** Input for this task **
· · · ·

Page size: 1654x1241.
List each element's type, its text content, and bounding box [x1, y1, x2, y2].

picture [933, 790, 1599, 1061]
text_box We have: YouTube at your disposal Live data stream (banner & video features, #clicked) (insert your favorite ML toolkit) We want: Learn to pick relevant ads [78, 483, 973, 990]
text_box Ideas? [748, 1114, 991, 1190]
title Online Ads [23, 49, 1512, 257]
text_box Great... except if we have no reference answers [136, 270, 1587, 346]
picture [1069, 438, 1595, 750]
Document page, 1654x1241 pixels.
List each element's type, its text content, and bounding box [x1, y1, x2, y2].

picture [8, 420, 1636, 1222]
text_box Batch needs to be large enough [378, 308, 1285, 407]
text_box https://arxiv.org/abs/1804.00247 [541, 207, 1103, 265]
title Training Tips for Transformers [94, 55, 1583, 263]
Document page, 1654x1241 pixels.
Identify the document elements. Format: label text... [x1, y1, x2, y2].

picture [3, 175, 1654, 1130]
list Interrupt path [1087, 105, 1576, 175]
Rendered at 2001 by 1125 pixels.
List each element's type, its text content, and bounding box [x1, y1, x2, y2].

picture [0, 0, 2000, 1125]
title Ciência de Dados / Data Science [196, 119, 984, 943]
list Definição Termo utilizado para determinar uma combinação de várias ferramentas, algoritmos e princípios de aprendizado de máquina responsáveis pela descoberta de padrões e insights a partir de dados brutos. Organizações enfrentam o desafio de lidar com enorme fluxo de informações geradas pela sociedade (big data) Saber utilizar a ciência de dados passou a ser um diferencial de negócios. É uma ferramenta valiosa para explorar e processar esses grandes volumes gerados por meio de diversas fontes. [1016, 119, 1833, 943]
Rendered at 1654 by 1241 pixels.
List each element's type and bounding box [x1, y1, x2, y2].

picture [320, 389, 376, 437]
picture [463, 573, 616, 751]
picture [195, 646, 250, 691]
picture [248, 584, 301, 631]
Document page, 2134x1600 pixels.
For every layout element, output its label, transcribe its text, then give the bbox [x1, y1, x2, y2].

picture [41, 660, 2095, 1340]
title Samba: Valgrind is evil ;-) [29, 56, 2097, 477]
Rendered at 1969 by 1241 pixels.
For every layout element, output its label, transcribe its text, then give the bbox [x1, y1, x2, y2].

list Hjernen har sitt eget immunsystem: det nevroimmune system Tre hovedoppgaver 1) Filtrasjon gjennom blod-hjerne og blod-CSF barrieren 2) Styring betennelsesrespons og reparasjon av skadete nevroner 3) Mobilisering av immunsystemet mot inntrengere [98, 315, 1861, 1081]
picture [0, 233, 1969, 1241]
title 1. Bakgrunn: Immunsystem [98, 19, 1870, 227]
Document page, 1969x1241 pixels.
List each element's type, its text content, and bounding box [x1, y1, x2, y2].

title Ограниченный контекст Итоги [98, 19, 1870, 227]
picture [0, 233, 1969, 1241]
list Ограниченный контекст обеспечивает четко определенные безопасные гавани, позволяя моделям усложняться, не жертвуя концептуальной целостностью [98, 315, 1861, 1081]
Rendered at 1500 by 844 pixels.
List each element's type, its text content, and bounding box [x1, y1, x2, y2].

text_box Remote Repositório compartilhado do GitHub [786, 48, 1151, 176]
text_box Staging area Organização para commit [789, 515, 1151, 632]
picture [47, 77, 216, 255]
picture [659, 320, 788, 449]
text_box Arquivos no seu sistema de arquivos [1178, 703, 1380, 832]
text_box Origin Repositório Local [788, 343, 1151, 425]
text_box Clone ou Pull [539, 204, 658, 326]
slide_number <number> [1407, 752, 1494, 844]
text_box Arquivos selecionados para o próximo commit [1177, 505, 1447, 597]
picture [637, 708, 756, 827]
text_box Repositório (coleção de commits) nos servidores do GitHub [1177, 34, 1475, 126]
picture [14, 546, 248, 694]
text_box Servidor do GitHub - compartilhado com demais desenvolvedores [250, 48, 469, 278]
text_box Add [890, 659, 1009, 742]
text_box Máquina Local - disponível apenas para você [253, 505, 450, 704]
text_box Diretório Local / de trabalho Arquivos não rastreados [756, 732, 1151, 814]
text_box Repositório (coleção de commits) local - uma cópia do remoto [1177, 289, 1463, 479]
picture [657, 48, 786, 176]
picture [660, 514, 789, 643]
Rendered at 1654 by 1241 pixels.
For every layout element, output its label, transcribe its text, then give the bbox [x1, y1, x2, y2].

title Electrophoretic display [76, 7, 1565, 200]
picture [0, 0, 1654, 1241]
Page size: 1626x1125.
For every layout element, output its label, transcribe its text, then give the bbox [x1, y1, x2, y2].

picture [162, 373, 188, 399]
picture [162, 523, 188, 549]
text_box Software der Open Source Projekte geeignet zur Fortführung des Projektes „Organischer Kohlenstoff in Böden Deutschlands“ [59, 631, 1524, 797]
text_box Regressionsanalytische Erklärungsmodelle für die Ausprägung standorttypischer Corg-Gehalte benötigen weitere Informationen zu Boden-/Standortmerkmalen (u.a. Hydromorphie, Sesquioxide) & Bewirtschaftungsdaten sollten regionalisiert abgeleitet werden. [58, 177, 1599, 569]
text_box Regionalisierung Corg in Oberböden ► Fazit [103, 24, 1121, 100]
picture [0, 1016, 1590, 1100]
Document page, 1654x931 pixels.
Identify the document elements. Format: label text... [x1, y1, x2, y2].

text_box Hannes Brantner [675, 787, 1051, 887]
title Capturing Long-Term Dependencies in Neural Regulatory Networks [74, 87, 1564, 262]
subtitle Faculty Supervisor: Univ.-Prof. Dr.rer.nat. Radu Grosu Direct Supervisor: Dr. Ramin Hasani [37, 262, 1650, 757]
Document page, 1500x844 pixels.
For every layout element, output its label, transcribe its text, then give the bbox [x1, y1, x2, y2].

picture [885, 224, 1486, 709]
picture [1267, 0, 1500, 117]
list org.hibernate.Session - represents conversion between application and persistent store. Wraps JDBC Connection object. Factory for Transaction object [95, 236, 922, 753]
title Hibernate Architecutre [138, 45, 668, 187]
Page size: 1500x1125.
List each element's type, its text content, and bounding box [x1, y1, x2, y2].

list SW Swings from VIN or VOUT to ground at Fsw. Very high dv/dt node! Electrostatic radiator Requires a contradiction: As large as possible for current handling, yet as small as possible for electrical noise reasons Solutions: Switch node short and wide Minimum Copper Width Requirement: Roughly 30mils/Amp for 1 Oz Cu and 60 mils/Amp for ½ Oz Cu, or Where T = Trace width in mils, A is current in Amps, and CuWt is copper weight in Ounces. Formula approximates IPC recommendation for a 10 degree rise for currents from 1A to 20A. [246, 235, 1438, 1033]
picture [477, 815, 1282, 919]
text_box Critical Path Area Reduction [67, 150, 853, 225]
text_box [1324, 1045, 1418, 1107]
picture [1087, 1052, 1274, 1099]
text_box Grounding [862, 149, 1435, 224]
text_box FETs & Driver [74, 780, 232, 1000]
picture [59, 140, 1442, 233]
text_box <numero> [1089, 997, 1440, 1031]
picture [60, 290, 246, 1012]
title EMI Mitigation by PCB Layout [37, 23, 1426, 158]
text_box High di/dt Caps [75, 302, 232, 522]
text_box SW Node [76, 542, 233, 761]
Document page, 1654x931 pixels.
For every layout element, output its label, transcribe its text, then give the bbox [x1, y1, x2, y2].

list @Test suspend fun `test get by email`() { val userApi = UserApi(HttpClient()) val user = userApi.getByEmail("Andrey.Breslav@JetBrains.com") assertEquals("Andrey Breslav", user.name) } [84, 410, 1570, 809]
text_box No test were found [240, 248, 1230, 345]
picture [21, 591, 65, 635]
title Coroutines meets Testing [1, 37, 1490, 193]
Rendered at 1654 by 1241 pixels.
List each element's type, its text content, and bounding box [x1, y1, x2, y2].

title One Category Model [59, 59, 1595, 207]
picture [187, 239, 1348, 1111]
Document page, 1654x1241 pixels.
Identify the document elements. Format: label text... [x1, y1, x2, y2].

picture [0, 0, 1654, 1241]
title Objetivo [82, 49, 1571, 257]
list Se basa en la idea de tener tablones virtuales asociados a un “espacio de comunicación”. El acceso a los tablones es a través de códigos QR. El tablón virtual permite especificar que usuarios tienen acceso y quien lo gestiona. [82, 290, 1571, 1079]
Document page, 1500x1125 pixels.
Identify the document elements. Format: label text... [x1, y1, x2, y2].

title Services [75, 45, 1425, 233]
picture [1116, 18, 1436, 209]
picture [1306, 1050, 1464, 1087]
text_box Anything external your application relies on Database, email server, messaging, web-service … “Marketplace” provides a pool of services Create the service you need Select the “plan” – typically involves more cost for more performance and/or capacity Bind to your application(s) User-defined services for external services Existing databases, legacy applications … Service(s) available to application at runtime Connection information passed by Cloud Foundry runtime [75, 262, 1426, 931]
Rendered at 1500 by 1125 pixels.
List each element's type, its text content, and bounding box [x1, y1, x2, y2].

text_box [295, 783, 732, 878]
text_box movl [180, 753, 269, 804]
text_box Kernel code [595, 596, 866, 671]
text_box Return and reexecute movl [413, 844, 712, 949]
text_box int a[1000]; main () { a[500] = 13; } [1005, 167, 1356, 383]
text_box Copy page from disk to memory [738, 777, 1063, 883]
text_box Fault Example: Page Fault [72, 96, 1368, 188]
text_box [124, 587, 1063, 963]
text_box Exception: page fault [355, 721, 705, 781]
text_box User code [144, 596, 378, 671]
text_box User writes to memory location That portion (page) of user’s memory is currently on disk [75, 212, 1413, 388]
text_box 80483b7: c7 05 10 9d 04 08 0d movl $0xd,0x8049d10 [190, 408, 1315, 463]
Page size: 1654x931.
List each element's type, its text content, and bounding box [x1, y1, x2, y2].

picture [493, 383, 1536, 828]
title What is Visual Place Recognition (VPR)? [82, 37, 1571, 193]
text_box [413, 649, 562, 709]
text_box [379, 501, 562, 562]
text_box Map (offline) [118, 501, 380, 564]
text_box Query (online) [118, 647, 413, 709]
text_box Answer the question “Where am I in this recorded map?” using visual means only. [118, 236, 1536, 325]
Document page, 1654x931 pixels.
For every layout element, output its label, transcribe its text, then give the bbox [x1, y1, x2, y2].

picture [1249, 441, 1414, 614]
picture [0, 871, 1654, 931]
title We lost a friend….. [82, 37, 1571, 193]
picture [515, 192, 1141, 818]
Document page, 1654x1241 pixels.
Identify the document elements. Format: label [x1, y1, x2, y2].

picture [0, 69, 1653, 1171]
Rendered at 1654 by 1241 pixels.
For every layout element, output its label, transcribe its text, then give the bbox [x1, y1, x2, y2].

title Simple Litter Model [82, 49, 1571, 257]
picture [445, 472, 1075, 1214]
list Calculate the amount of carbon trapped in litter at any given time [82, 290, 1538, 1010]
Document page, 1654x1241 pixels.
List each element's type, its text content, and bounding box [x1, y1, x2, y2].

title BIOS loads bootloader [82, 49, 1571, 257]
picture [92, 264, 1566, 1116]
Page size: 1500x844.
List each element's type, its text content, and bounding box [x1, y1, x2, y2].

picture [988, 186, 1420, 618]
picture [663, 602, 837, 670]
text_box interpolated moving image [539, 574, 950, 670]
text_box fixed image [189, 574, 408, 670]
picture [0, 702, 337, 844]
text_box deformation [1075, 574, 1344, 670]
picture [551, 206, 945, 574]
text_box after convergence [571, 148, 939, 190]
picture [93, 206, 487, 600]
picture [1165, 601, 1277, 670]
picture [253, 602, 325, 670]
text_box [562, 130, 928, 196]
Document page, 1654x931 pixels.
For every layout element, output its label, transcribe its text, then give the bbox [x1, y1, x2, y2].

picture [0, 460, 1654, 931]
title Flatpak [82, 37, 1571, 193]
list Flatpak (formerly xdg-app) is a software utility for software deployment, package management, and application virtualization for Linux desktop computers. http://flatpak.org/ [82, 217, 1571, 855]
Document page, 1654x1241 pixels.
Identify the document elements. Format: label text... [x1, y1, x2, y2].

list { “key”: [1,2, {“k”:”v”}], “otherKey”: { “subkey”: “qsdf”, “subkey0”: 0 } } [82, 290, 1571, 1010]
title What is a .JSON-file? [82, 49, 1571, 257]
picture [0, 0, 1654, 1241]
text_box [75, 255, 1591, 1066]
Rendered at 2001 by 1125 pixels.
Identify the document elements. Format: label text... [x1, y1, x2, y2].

· · · ·

Could you reproduce the material word for word, starting with its first line and going on through the line with "picture [1069, 438, 1595, 750]", both included?

Page size: 1654x1241.
List each element's type, its text content, and bounding box [x1, y1, x2, y2].

picture [933, 790, 1599, 1061]
text_box We have: YouTube at your disposal Live data stream (banner & video features, #clicked) (insert your favorite ML toolkit) We want: Learn to pick relevant ads [78, 483, 973, 990]
text_box Ideas? [748, 1114, 991, 1190]
title Online Ads [23, 49, 1512, 257]
text_box Great... except if we have no reference answers [136, 270, 1587, 346]
picture [1069, 438, 1595, 750]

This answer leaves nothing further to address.